Zehntausende Bulgaren haben bei Grosskundgebungen höhere Einkommen und ein neues Wahlgesetz gefordert. „Wir sind Zeugen einer neuen Farce, die sie Wahlen nennen“, sagte der Koordinator Dontscho Dudew am Sonntag bei einer von mehreren Kundgebungen in Sofia.
Die Demonstranten kritisieren insbesondere, dass die für den 12. Mai angekündigten Neuwahlen nach dem alten Wahlgesetz organisiert werden sollen.

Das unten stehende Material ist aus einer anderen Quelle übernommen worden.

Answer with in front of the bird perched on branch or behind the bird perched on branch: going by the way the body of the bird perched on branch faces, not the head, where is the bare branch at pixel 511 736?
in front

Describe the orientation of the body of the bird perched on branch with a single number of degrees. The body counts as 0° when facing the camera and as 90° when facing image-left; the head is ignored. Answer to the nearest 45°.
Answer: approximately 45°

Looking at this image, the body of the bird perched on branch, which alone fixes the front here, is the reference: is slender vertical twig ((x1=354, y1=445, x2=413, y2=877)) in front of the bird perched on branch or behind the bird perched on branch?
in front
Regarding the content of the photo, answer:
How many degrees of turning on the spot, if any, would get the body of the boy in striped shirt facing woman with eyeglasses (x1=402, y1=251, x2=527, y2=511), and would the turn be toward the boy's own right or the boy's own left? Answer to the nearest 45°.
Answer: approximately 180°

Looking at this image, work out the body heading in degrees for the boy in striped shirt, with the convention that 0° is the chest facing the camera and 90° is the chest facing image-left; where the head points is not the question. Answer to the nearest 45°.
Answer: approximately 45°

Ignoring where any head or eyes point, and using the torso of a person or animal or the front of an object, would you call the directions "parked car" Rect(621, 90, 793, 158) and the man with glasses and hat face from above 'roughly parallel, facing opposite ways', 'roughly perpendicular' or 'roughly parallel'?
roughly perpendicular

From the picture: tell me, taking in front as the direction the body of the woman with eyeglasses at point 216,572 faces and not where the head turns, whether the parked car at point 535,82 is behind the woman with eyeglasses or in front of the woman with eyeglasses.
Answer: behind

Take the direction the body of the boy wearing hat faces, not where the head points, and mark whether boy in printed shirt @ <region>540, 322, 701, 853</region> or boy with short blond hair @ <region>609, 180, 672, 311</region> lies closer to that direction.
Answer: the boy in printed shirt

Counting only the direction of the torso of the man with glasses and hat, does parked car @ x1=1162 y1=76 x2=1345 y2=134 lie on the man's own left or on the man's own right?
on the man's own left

Die Teilnehmer an den Kundgebungen in Sofia, Plowdiw, Warna und vielen anderen Städten forderten auch höhere Einkommen. Nur so könnten die Bulgaren in ihrer Heimat bleiben und müssten nicht auswandern, um besser bezahlt zu werden.

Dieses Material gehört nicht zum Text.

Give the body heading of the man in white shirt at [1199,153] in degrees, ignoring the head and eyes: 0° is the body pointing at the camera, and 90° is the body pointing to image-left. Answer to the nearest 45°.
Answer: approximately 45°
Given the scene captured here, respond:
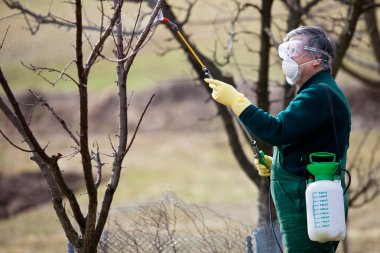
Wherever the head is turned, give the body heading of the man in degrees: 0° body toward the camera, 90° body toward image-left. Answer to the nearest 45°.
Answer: approximately 90°

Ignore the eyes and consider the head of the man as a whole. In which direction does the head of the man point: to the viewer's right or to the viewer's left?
to the viewer's left

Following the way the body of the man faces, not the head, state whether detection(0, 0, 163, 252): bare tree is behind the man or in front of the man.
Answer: in front

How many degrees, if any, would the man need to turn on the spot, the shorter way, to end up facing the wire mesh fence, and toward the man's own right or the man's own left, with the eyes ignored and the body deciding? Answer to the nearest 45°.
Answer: approximately 45° to the man's own right

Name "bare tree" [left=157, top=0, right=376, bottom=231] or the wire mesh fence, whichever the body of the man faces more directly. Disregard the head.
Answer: the wire mesh fence

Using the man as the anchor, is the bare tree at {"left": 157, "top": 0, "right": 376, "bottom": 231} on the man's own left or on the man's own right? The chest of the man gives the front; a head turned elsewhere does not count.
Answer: on the man's own right
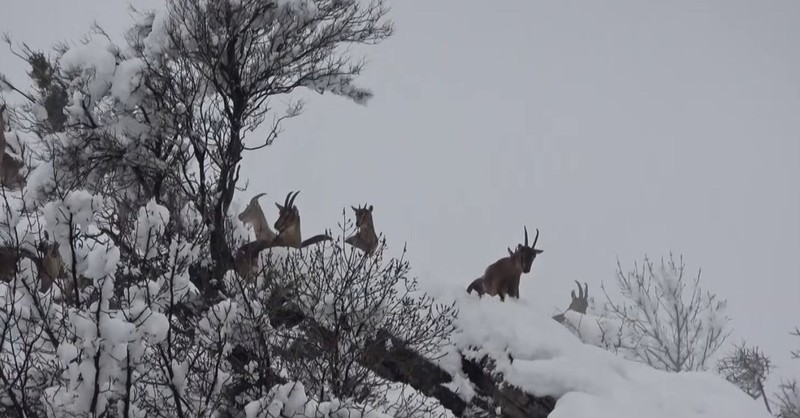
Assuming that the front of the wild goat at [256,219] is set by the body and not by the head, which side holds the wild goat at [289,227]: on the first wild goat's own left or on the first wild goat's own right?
on the first wild goat's own left

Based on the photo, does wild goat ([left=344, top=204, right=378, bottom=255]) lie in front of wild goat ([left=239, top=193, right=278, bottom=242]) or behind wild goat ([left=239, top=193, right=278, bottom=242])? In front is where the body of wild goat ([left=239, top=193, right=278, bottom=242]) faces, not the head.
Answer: behind

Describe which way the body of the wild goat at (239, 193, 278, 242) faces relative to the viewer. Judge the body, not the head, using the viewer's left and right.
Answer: facing to the left of the viewer

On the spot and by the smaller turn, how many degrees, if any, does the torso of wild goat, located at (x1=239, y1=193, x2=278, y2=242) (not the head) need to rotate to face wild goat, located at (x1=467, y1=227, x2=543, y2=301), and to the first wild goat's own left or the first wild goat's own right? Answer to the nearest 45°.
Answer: approximately 135° to the first wild goat's own left
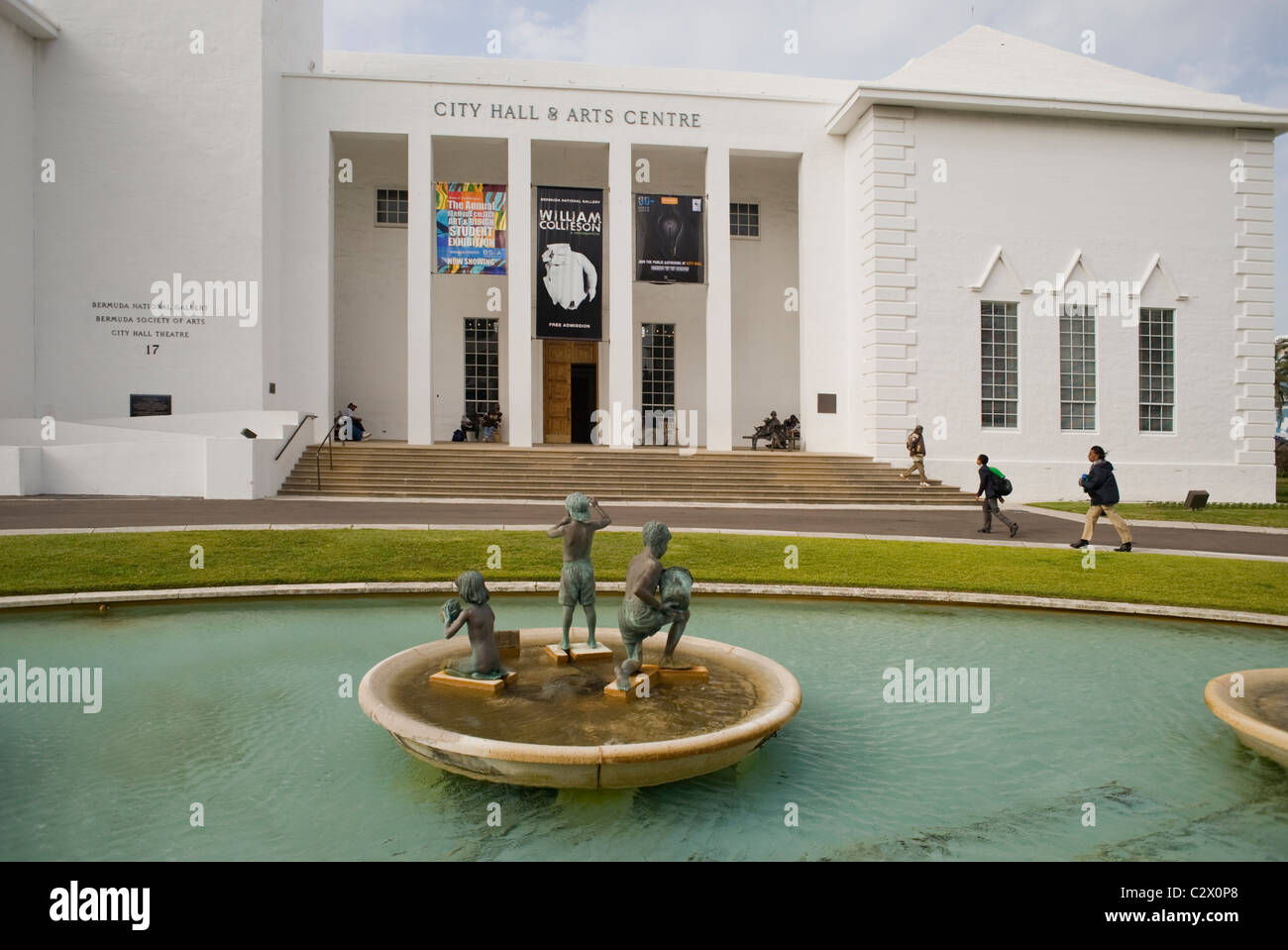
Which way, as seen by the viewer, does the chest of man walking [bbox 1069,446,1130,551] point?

Massive Proteste gegen hohe Strompreise hatten vor zehn Tagen zum Rücktritt der Regierung von Ministerpräsident Boiko Borissow geführt.
Für Wahlgesetz mit Bürgerbeteiligung
Aktivisten forderten ein neues Wahlgesetz mit Bürgerbeteiligung für faire Wahlen und drohten mit der Besetzung des Parlaments. Die Volksvertretung dürfe nicht aufgelöst werden, bis sie die neuen Regeln verabschiedet habe.
Das jetzige Wahlgesetz lässt Kandidaten von Bürgerorganisationen nur dann zu, wenn sie auf den Listen politischer Parteien stehen, ohne selbst Parteimitglieder zu sein.
Demonstranten blockierten Kreuzungen und Fernstrassen und tanzten auf den autofreien Fahrbahnen. Viele Menschen kamen mit Blumen, sie feierten am Sonntag zugleich den 135. Jahrestag der Befreiung des heutigen Bulgarien von den Türken.
Den Kundgebungen in Sofia schlossen sich auch Nationalisten an. An einer separaten Demonstration der nationalistischen Ataka-Partei forderte der am Sonntag einstimmig wiedergewählte Parteichef Wolen Siderow, dass die Tätigkeit der ausländischen Monopole in Bulgarien begrenzt werden solle.
Ausserdem rief Siderow die Menschen auf, Staatspräsident Rossen Plewneliew „unter Druck zu setzen“. Er müsse die Forderungen des bulgarischen Volkes politisch umsetzen, so Siderow.
Angesichts der anhaltenden Regierungskrise in Bulgarien soll Staatschef Plewneliew nach den Vorgaben der Verfassung eine Interimsregierung einsetzen. Sie wird das EU-Land bis zur Bildung eines regulären Kabinetts regieren.